Other signs that your flow has crossed from heavy-but-normal into territory worth investigating:
- Soaking through products quickly. Bleeding through a pad or tampon in two hours or less, repeatedly, during most periods.
- Total product count. Using more than 16 fully soaked regular-sized pads or tampons across an entire period qualifies as very heavy flow. Even nine to 12 soaked products is considered heavy.
- Duration. Periods lasting seven days or longer, combined with heavy flow, are a screening criterion for further evaluation.
- Dizziness on standing. If your flow is heavy enough that you feel faint or lightheaded when you stand up, that warrants urgent medical attention.
When Heavy Clotting Leads to Anemia
The most common consequence of chronically heavy periods is iron deficiency anemia. Your body uses iron to make hemoglobin, the protein in red blood cells that carries oxygen. When you lose a lot of blood each month, your iron stores gradually deplete as your body tries to replace what’s lost. This doesn’t happen overnight. It builds slowly over months or years, which is why many people don’t realize it’s happening until symptoms become hard to ignore.

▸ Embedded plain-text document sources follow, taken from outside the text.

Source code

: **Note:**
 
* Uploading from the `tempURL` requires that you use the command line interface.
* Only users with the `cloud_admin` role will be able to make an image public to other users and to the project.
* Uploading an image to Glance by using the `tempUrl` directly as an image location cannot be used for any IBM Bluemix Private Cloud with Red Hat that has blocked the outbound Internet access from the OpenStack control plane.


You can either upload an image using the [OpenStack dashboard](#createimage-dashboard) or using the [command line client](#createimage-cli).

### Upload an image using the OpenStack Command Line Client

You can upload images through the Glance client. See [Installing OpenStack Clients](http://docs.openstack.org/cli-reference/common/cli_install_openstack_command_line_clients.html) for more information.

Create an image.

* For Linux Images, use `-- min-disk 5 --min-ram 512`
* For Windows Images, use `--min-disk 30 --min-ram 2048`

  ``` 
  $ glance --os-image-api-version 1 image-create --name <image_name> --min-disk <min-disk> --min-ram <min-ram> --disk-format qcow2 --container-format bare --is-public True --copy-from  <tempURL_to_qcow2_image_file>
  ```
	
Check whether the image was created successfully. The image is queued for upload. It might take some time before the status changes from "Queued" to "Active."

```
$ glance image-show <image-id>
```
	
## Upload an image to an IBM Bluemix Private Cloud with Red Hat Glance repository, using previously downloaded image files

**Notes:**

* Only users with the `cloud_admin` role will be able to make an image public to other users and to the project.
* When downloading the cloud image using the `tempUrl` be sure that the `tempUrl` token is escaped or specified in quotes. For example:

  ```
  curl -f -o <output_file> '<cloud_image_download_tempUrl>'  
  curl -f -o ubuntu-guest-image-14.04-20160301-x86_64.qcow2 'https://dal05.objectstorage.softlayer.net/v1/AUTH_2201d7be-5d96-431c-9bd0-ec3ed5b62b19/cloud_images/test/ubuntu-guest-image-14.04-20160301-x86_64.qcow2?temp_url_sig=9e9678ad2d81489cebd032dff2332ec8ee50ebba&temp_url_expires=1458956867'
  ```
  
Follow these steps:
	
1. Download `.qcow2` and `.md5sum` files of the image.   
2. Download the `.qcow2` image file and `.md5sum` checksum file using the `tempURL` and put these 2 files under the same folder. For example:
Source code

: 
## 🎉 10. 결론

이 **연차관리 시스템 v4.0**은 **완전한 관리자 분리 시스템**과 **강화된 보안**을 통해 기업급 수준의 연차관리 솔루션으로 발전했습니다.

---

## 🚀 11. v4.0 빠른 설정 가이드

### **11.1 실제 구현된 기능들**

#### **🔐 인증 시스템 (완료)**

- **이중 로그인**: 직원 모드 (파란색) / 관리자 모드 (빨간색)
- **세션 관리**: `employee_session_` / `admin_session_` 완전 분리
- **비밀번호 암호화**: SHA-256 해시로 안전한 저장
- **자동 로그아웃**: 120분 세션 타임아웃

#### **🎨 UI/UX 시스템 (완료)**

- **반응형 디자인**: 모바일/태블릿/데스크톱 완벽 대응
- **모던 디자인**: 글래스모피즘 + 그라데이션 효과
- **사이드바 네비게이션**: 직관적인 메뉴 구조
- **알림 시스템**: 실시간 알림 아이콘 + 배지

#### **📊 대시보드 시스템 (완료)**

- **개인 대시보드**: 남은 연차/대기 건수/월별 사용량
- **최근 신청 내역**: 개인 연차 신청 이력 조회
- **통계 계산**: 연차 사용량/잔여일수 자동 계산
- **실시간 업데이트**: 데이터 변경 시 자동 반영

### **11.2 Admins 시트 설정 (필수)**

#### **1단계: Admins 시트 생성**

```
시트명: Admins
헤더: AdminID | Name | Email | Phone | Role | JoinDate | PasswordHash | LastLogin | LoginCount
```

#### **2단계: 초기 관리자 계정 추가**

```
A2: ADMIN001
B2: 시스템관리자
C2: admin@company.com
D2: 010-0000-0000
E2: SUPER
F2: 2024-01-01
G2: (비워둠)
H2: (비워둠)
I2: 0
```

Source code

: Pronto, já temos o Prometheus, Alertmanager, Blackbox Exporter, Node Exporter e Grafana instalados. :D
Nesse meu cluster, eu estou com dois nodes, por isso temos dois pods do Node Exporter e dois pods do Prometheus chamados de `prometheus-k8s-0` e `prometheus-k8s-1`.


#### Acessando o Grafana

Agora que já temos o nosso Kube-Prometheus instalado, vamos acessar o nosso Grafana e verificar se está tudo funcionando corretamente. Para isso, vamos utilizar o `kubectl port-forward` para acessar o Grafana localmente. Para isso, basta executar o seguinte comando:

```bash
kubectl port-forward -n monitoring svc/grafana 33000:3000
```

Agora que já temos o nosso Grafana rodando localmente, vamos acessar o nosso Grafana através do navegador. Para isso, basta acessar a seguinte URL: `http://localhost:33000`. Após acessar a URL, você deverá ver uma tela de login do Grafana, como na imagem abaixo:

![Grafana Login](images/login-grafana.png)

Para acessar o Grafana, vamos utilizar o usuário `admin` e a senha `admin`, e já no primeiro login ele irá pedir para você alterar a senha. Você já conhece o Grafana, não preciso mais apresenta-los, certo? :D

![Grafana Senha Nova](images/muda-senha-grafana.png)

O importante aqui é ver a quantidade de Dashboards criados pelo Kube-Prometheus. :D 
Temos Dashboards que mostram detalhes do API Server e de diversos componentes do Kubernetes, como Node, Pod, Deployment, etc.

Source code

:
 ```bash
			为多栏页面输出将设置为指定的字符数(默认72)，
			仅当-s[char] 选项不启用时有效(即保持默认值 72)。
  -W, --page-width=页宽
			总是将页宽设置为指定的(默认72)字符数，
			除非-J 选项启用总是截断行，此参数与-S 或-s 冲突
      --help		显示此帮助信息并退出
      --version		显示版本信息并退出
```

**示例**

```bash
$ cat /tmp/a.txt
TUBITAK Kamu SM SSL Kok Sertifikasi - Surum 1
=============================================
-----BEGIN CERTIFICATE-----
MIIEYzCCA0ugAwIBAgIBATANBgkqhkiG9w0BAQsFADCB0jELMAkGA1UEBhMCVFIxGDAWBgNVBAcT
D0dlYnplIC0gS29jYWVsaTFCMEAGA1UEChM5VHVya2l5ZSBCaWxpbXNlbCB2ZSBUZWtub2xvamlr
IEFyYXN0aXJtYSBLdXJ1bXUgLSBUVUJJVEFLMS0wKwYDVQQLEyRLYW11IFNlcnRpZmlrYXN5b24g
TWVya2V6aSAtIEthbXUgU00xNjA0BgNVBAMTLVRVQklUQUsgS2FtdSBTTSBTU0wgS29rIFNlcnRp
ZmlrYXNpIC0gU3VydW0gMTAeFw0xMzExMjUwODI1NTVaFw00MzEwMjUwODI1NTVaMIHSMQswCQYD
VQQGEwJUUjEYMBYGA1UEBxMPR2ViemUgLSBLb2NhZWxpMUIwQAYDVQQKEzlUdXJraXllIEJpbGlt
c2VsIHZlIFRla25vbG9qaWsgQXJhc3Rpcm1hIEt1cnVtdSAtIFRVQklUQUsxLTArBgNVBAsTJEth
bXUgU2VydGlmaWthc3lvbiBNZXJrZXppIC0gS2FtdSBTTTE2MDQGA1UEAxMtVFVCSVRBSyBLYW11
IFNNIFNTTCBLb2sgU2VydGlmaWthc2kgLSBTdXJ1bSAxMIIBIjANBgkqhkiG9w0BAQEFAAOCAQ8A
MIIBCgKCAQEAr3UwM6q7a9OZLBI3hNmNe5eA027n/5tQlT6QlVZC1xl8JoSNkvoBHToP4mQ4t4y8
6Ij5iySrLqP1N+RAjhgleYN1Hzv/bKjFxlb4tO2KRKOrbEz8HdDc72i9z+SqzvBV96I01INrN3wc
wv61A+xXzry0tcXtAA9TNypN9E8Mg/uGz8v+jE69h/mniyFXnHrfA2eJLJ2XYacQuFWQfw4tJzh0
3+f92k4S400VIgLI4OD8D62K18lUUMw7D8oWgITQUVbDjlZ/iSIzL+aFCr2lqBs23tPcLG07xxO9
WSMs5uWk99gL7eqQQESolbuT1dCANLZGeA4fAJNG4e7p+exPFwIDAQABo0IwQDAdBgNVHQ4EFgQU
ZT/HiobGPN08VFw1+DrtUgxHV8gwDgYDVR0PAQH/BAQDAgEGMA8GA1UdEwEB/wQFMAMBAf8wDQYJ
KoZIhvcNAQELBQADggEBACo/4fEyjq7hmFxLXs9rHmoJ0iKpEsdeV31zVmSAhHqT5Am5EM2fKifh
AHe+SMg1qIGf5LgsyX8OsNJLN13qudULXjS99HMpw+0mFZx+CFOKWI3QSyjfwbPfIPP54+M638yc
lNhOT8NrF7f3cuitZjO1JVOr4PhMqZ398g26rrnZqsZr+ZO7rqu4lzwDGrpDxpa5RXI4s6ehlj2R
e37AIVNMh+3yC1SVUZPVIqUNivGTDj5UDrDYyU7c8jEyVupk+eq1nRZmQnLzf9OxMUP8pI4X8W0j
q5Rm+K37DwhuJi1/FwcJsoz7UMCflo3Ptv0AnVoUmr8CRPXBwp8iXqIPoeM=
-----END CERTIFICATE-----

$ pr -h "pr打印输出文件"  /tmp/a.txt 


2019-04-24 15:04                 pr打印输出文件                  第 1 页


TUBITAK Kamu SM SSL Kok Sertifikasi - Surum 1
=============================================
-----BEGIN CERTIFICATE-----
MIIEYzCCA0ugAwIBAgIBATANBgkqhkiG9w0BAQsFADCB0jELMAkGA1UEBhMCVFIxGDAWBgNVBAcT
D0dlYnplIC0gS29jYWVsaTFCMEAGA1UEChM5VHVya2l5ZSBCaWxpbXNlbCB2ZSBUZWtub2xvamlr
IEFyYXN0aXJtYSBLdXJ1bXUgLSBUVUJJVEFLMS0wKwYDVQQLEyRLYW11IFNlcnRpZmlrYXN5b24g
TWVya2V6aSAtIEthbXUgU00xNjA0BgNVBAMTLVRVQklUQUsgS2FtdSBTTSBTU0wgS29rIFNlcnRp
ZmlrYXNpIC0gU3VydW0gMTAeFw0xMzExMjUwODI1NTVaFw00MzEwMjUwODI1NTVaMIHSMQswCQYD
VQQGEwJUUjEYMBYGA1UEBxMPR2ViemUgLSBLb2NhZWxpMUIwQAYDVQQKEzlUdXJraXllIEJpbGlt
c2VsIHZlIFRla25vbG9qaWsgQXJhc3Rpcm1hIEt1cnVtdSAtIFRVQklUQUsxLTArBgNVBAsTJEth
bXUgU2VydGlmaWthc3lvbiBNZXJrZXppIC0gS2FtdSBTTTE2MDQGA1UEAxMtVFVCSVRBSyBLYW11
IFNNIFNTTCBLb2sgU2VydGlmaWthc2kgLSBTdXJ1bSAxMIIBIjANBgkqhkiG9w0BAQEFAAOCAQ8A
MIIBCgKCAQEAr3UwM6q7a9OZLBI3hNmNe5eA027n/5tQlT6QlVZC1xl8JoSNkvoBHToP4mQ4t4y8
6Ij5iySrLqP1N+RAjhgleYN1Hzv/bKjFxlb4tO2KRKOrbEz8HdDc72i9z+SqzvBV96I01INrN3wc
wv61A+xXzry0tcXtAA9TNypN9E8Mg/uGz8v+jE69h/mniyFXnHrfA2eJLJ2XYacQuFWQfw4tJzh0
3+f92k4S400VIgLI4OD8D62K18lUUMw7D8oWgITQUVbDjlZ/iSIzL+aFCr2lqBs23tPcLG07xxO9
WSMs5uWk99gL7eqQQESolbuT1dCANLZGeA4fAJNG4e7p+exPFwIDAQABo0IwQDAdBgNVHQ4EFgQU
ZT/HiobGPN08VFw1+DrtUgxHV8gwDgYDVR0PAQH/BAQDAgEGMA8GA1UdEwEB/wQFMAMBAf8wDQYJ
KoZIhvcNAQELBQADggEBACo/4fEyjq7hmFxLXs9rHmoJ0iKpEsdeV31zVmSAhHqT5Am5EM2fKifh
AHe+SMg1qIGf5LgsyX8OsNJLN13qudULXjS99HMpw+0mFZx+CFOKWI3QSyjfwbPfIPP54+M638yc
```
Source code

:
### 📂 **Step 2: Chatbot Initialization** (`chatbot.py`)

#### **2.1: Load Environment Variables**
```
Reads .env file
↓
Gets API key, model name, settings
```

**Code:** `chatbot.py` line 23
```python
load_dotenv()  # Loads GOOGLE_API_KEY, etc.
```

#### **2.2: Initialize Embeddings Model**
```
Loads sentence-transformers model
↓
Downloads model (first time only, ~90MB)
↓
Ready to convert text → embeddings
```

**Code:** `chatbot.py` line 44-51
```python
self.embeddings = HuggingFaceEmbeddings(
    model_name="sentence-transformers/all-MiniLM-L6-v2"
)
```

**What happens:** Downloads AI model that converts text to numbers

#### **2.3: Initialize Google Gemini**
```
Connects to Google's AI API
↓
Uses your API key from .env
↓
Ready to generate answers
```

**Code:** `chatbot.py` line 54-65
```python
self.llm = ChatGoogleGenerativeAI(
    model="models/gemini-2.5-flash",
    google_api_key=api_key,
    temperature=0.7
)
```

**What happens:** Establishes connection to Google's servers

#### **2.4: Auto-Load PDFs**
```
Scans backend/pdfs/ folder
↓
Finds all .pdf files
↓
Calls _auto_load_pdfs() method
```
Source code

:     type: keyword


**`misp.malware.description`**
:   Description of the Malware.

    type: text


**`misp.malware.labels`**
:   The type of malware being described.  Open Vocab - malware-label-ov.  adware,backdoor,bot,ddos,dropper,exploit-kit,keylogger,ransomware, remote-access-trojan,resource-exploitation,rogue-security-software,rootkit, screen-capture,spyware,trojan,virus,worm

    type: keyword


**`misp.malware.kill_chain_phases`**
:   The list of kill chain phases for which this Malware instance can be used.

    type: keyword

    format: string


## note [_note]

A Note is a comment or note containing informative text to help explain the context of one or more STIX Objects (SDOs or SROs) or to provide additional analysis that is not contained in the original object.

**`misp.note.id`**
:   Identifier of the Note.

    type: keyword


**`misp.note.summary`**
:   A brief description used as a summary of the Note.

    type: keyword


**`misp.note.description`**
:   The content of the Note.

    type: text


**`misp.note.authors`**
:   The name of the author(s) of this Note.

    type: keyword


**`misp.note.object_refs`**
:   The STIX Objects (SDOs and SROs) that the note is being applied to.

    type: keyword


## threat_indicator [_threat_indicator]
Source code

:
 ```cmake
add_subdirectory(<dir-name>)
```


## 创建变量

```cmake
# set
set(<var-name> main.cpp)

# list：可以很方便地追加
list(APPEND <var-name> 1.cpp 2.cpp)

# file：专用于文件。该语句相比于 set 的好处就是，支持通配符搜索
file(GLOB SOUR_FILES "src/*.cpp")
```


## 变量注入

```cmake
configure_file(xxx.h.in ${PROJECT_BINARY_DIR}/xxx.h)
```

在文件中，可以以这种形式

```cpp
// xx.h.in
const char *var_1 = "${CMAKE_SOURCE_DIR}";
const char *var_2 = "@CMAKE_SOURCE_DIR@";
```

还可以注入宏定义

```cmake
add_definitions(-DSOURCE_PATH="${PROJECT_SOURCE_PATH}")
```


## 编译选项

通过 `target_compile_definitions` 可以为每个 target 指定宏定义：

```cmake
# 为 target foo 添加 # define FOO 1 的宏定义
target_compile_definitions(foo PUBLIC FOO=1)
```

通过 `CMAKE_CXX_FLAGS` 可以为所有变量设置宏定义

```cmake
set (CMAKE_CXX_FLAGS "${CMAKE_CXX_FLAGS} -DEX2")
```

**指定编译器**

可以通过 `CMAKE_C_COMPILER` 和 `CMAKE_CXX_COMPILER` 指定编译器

The telltale signs are persistent fatigue that doesn’t improve with sleep, headaches, feeling short of breath during activities that didn’t used to wind you, and sometimes cravings for ice or other non-food items. If your periods have always been heavy, you may have normalized these symptoms without connecting them to blood loss. A simple blood test that includes iron levels and ferritin (your body’s stored iron) can confirm whether your periods are depleting your reserves.
How to Track Your Flow
If you’re trying to figure out whether your clotting is something to bring up with a doctor, tracking your flow for two or three cycles gives you concrete information to share. Note how many pads or tampons you use each day and how saturated they are. Record when you see clots and roughly how big they are. A coin comparison works well: dime-sized, nickel-sized, quarter-sized, or larger.
Pay attention to patterns across cycles too. One unusually heavy period can happen for many reasons, including a cycle where you didn’t ovulate. But consistently heavy flow with large clots over multiple months points toward something structural or hormonal that’s worth investigating. Having a written record makes it much easier to communicate what’s actually happening rather than trying to recall details in the moment.